Any help would be appreciated.
**UDPATE: got a wireshark capture from the server side. Very Clearly the heartbeat is being sent continuously. No Hicups, no delays. Found something interesting on the client though. The client in this test case (telnet on Ubuntu 9.04) seems to suddenly stop receiving heartbeat (as describes above). Wireshark confirms this, big pause in packets. Well, once the client had stopped receiving the heartbeat, pressing any keystroke (on the client) seems to trigger a spew of data from the client's buffer (all heartbeats). Wireshark on the client also shows this massive amount of data all in one packet.
Unfortunately I don't really know what this means. It this a line mode on/off thing? Line endings (\r\n) are very clearly coming through.
**Update 2: running netcat instead of telnetd, the problem is not reproducible.
The first thing I would do is get out Wireshark and try to find out if the server is truly sending the message. It would be instructive to run Wireshark at the server as well as third party PC. Is there anything different about the last heartbeat?
Edit.
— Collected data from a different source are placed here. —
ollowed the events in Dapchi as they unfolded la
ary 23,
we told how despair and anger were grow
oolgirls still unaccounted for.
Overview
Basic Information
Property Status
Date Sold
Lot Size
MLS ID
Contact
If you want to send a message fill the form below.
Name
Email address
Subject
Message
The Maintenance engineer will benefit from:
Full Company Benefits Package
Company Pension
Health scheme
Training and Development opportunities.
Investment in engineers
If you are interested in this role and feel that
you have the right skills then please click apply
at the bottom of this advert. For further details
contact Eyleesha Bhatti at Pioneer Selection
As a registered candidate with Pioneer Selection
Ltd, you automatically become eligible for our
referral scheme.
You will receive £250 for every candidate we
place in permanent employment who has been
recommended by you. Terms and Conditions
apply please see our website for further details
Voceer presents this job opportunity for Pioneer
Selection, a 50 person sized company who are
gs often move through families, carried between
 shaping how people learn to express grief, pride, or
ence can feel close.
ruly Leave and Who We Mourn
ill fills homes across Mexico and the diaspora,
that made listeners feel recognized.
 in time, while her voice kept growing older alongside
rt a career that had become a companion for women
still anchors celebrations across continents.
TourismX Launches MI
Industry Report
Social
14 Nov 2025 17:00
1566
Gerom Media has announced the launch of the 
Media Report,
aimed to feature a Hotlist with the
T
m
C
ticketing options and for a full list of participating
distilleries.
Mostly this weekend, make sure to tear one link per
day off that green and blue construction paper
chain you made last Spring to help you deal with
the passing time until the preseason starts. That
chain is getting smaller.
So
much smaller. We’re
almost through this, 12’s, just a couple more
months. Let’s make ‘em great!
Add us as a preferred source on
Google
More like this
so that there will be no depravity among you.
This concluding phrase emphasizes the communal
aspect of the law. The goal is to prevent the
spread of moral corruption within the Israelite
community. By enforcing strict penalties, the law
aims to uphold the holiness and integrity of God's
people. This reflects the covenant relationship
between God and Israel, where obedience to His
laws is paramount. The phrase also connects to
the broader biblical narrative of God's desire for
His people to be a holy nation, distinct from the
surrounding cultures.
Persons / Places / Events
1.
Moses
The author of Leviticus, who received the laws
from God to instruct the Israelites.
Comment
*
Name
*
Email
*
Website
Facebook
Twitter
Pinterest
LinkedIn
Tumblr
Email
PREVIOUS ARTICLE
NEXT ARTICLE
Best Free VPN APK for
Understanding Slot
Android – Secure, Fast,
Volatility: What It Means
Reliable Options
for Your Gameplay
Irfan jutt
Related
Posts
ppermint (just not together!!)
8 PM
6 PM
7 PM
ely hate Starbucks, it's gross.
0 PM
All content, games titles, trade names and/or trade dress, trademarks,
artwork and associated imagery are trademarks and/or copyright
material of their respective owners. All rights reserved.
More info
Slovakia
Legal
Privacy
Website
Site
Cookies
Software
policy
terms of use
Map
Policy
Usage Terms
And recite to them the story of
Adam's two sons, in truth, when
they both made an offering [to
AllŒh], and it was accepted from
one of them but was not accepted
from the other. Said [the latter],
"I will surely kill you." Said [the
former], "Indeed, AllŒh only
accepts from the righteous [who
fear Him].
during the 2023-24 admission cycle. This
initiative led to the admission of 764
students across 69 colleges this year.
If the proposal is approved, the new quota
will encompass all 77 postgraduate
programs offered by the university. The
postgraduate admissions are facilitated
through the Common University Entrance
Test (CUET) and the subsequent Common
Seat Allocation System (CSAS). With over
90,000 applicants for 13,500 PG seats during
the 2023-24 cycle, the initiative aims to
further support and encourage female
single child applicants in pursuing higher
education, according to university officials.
Well, that was an interesting find on your client.
It seems like there's some sort of terminal thing in the way. You may want to use the netcat program rather than telnetd. netcat is designed for sending arbitrary data over a TCP session in raw mode, without any special formatting, and it has the ability to hook up an arbitrary process to a socket. On a Windows machine you can use PuTTY in raw mode to accomplish the same thing.
It may still be worth examining traffic with a third party between your client and server. The kernel may be optimizing away writes to the network and internally buffering data. That's the only way to ensure that what see is what's really happening on the wire.